Instruction: Arrange the lines below as a numbered list, skipping blank lines and leaving out the pictures.

[Saved entries]

☆ ☆ ☆ ☆

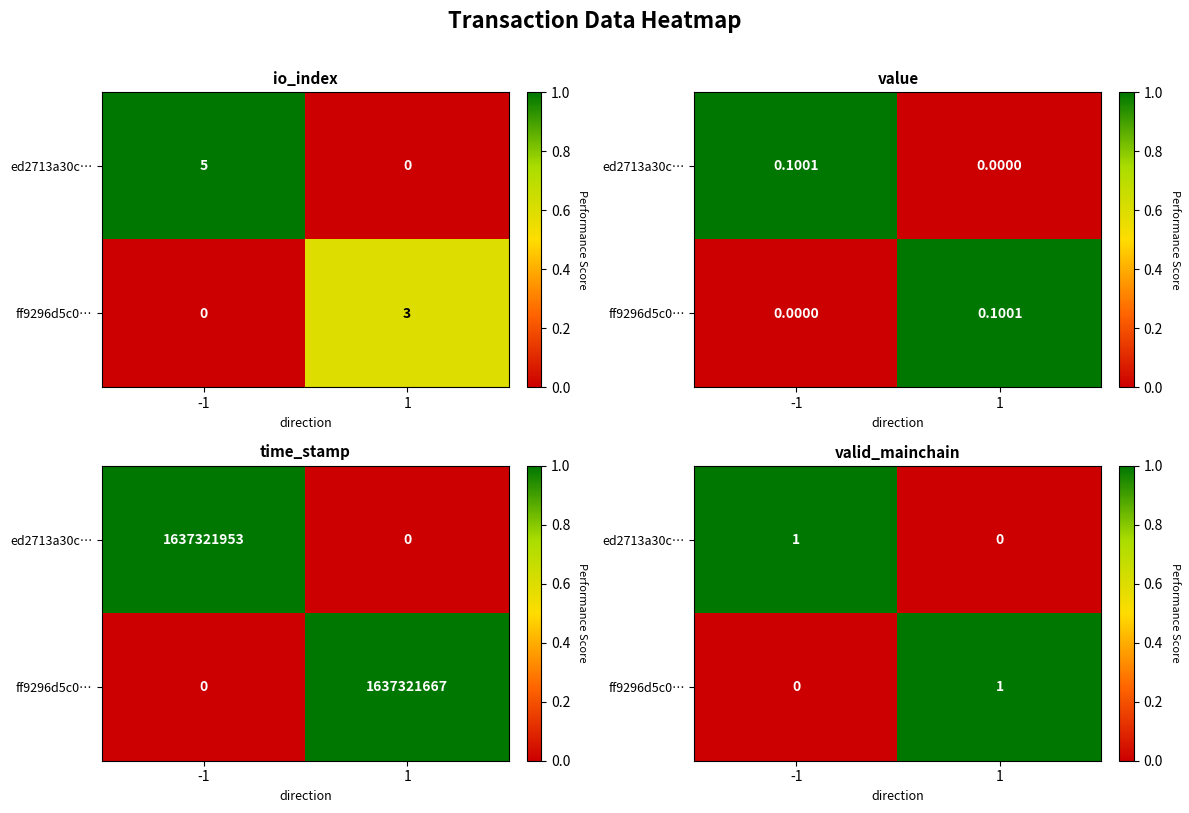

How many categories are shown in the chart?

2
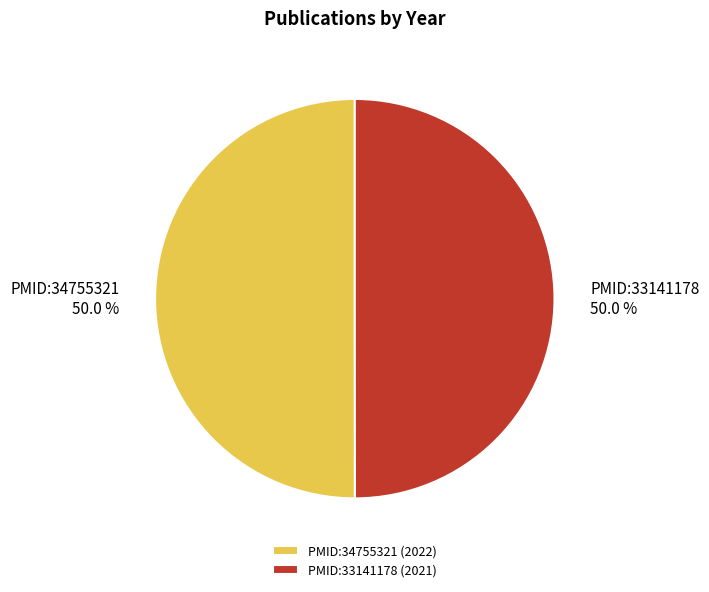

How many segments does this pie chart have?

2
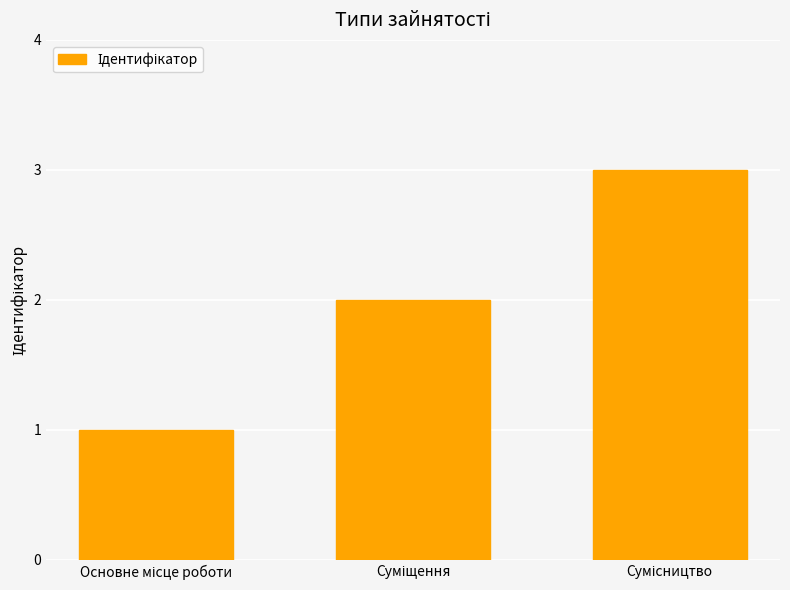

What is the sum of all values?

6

☆ ☆ ☆ ☆

Written answer:
1. How many categories are shown in the chart?
2. 2
3. How many segments does this pie chart have?
4. 2
5. What is the sum of all values?
6. 6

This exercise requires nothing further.